タイでは、歩行者が道路を渡るとき、車の隙間を縫って渡るんだけど、走っちゃダメなんだって。

走ると転んだりして想定外の動きになった時にドライバーが対応できないからと、バンコク駐在の人が説明してくれた。

歩いていれば、これもまた阿吽の呼吸でお互いギリギリを攻めてやり過ごす。

 

 

ルールに縛られすぎた日本では、こういうギリギリなことをやらない。社会がやらせてくれない。だから感覚が鈍って、同じことができなくなる。

そして、気がついたら信号に頼るだけになり、考えることをやめる。思考が停止する。

完全に負のスパイラルだと思う。

 

 

私は、決してタイの様な運転マナーを勧めているのではない。

だけど、日本での生活は安全で快適なはずなのに、どうしてこんなにもイライラして、笑顔の少ない人が多いんだろう。

 

きっと、庶民のことを考えたルールではなくて、責任逃れの為のルールが多いからだと思う。

 

例えば、信号のない交差点で交通事故があった場合、被害者やその家族が、信号がないからこんなことになったのだと市町村にクレームを出す。

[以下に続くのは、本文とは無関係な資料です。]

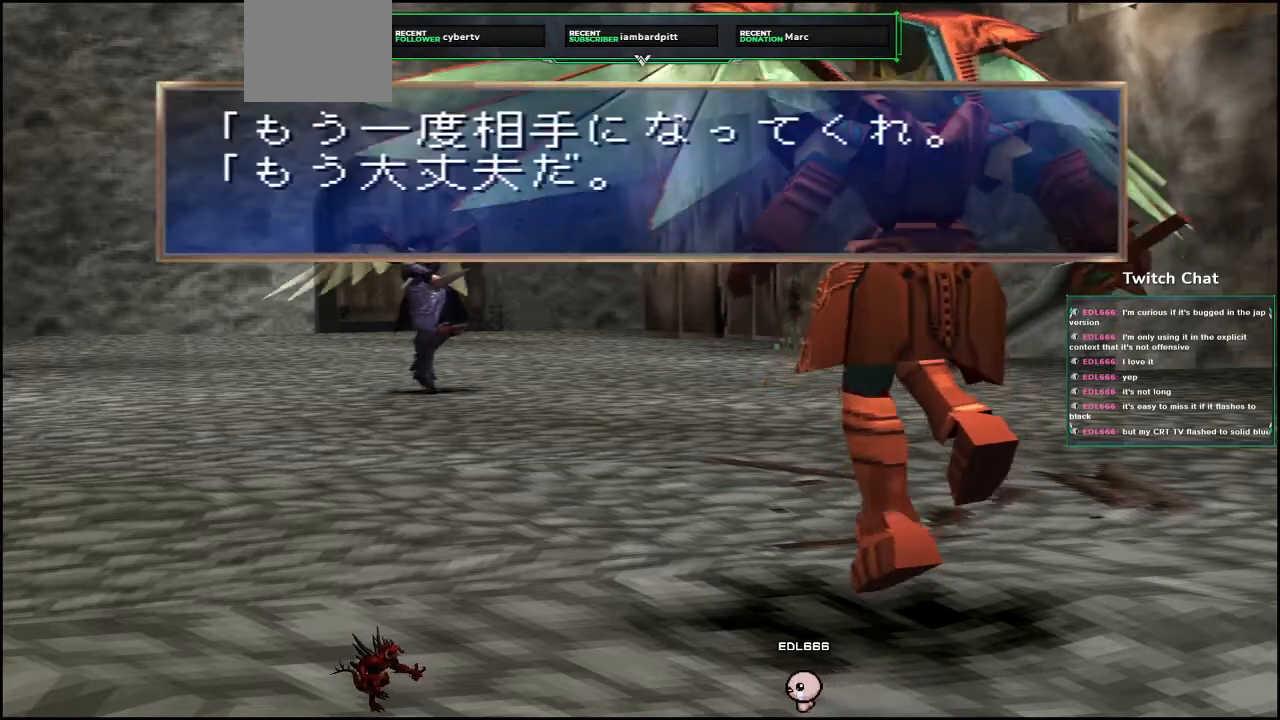
{"dt_ms": 500, "buttons": ["DPAD_DOWN"], "left_stick": "center", "right_stick": "center", "events": [[483, "DPAD_DOWN", "down"]]}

そして、市町村はその交通事故の対策として、信号を設置する。信号を設置すれば、クレームを言われることがなくなるからだ。

でも実際は、信号が必要なほど交通量も多くないし、むしろ無駄に待つ時間が増えて運転者や歩行者がイライラしている。(もちろん、高齢者など、安心して道を渡れることで喜んでいる人がいることも事実ではあるが)

極端に言うと、こういうことが日本では起きていて、みんなが心から気持ち良く暮らしていくことが難しい社会になっているんだと思う。

 

何か起きた時に、まわりの環境をいろいろ口にするのも悪いとは言わないけど、まずは自分ができる範囲で、変えられることを変えれば良いと思う。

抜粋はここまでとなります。